## DIRECTIVE
Reproduce the following lines character for character, keeping each line break where it stands.

## RECORD EXCERPTS
*** Block opens ***
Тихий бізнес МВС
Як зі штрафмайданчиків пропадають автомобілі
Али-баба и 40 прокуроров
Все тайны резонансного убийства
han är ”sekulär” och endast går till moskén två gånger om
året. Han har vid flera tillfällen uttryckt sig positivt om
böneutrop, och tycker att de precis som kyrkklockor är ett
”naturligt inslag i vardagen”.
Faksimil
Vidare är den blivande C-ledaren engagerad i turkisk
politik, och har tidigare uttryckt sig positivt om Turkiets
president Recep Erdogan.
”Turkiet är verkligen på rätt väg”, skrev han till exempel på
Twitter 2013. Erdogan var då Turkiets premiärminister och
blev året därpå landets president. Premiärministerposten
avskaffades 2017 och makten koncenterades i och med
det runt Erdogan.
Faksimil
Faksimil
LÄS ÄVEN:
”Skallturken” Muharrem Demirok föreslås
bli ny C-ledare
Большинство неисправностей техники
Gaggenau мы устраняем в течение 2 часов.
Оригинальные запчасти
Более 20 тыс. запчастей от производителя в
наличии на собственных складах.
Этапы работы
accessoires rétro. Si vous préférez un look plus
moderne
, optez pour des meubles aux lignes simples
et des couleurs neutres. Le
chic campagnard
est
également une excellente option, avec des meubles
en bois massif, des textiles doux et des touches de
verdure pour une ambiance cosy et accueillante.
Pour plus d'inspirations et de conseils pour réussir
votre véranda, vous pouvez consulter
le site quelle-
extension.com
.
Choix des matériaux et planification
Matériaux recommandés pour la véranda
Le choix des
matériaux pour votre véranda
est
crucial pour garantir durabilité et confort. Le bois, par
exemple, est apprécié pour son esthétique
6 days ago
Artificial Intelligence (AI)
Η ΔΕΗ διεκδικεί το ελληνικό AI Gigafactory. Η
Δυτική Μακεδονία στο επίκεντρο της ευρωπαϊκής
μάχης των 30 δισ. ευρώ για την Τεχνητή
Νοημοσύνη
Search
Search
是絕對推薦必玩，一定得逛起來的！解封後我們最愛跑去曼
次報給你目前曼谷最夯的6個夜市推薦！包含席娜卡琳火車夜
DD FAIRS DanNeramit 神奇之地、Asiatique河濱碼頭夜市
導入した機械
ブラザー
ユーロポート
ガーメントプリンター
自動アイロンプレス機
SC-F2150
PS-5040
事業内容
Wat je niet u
*** Block closes ***
## THE ANSWER
Тихий бізнес МВС
Як зі штрафмайданчиків пропадають автомобілі
Али-баба и 40 прокуроров
Все тайны резонансного убийства
han är ”sekulär” och endast går till moskén två gånger om
året. Han har vid flera tillfällen uttryckt sig positivt om
böneutrop, och tycker att de precis som kyrkklockor är ett
”naturligt inslag i vardagen”.
Faksimil
Vidare är den blivande C-ledaren engagerad i turkisk
politik, och har tidigare uttryckt sig positivt om Turkiets
president Recep Erdogan.
”Turkiet är verkligen på rätt väg”, skrev han till exempel på
Twitter 2013. Erdogan var då Turkiets premiärminister och
blev året därpå landets president. Premiärministerposten
avskaffades 2017 och makten koncenterades i och med
det runt Erdogan.
Faksimil
Faksimil
LÄS ÄVEN:
”Skallturken” Muharrem Demirok föreslås
bli ny C-ledare
Большинство неисправностей техники
Gaggenau мы устраняем в течение 2 часов.
Оригинальные запчасти
Более 20 тыс. запчастей от производителя в
наличии на собственных складах.
Этапы работы
accessoires rétro. Si vous préférez un look plus
moderne
, optez pour des meubles aux lignes simples
et des couleurs neutres. Le
chic campagnard
est
également une excellente option, avec des meubles
en bois massif, des textiles doux et des touches de
verdure pour une ambiance cosy et accueillante.
Pour plus d'inspirations et de conseils pour réussir
votre véranda, vous pouvez consulter
le site quelle-
extension.com
.
Choix des matériaux et planification
Matériaux recommandés pour la véranda
Le choix des
matériaux pour votre véranda
est
crucial pour garantir durabilité et confort. Le bois, par
exemple, est apprécié pour son esthétique
6 days ago
Artificial Intelligence (AI)
Η ΔΕΗ διεκδικεί το ελληνικό AI Gigafactory. Η
Δυτική Μακεδονία στο επίκεντρο της ευρωπαϊκής
μάχης των 30 δισ. ευρώ για την Τεχνητή
Νοημοσύνη
Search
Search
是絕對推薦必玩，一定得逛起來的！解封後我們最愛跑去曼
次報給你目前曼谷最夯的6個夜市推薦！包含席娜卡琳火車夜
DD FAIRS DanNeramit 神奇之地、Asiatique河濱碼頭夜市
導入した機械
ブラザー
ユーロポート
ガーメントプリンター
自動アイロンプレス機
SC-F2150
PS-5040
事業内容
Wat je niet u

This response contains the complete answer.